The author bases that finding on an examination of cases in a whopping three federal districts (what about the other 48?)
Later, she admits, "These districts were not chosen randomly and are not representative of the nation." So why include the findings at all?
The remainder of her conclusions, the author says, are restricted to "the set of districts that appear to randomly assign cases between two groups of lawyers."
How many are those? Check out footnote 11, in which she excludes from her study:
Districts with no cases covered by public defenders are: Eastern District of Wisconsin , Southern District of Georgia, Northern District of Alabama , Eastern District of Kentucky, Maine, Northern District of Mississippi, Southern District of Mississippi , Western District of North Carolina, North Dakota, Western District of Virginia, Northern District of West Virginia,. Districts with very few cases covered by public defenders are: Western District of Wisconsin (.92), Rhode Island (.99), Vermont (.88), Eastern District of Virginia (.97), Middle District of Georgia (.99), Northern District of Indiana (.94), Northern Marina Islands (.98), and South Dakota (.89).
Nor do I have any idea what her basis is for saying the remaining districts assign cases randomly between PD's and CJA lawyers.
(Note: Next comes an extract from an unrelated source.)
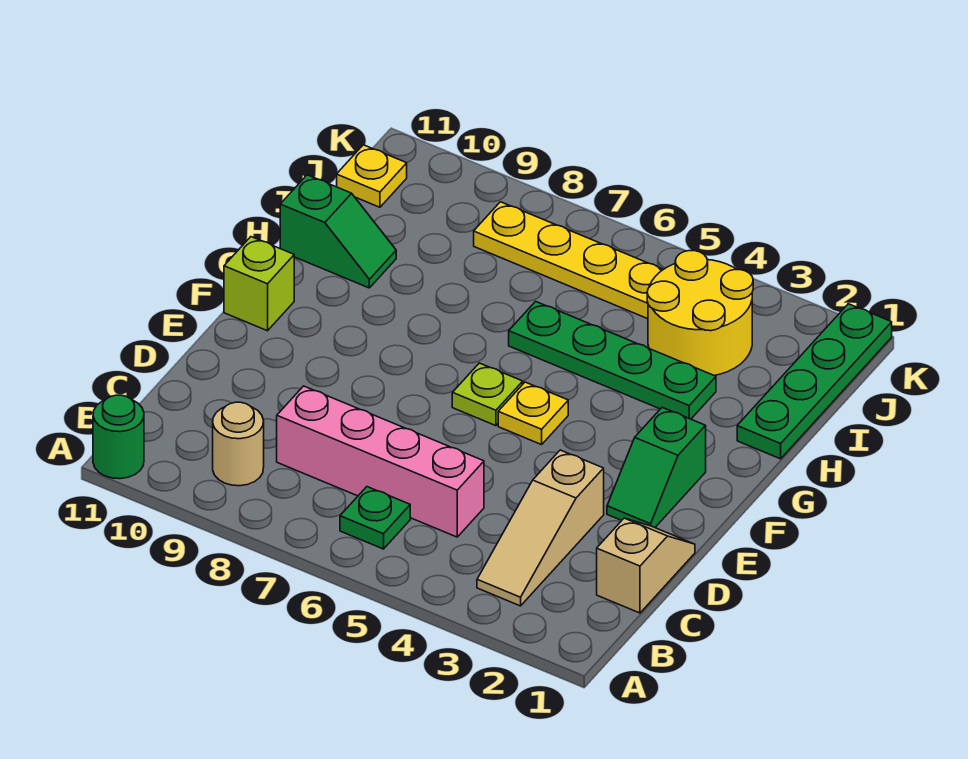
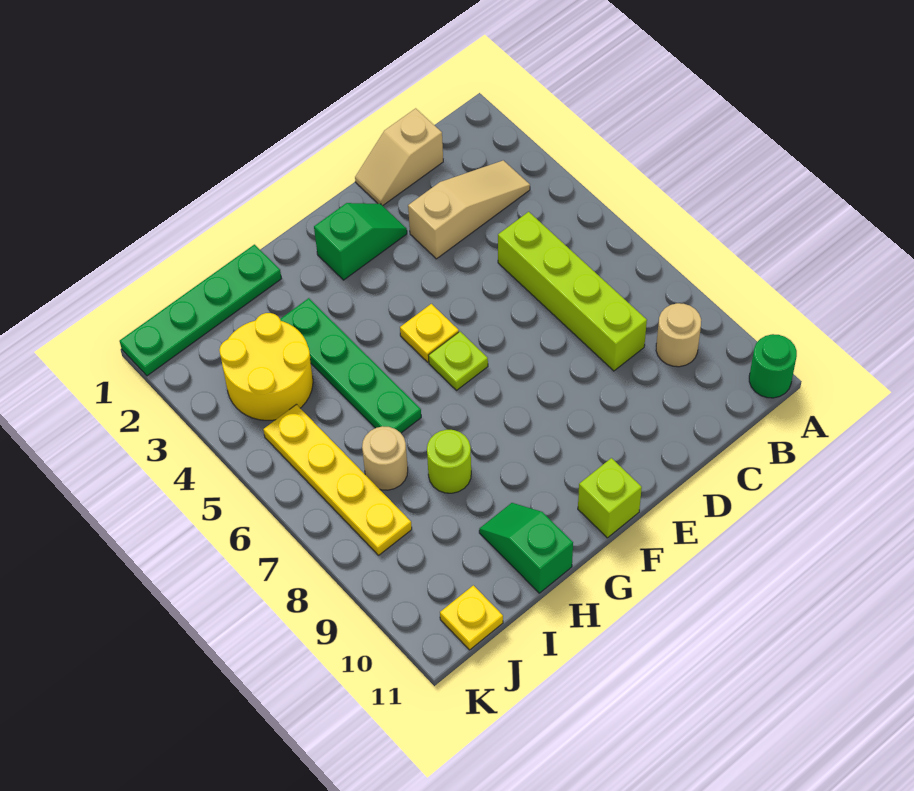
green 1x1 plate [340,487,410,549] -> none
pink 1x4 brick [277,386,484,537] -> lime 1x4 brick [498,212,647,371]
none -> lime 1x1 round brick [427,430,471,493]
none -> tan 1x1 round brick [362,426,408,490]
As I said above, it's not the case in Colorado. But the word "Colorado" doesn't even appear in the study.
Another suspect conclusion:
The difference in the probability of being found guilty combined with the lower plea rates by CJA panel attorneys suggests that: 1) CJA attorneys are performing significantly worse at trial and/or 2) CJA panel attorneys are not taking the “right” cases to trial.
How is she making a judgment call on what is a "right" case to take to trial? As if that can be determined by simply the crime charged and the possible penalty or the result? A lot more goes into the equation than that. Does the evidence against a particular defendant, both quantitatively or qualitatively have no role here? Again, too many factors go into that calculation to list here, but few, if any of them are statistical.
I have high praise for both federal public defenders and CJA lawyers. We all know state systems are very broken in some parts of the country, due to lack of adequate funding, but this study didn't look at them -- only at the federal system.
The author smears with far too broad a brush and a poor set of statistical criteria in my opinion. I'm glad to see that one federal defender contacted by the Times about the study agrees with me:
Jon M. Sands, the federal public defender in Arizona, said he did not recognize the picture painted in the study. Court-appointed lawyers, Mr. Sands said, “are seasoned and committed, and their sentences on the whole don’t vary that much from those obtained by public defenders.”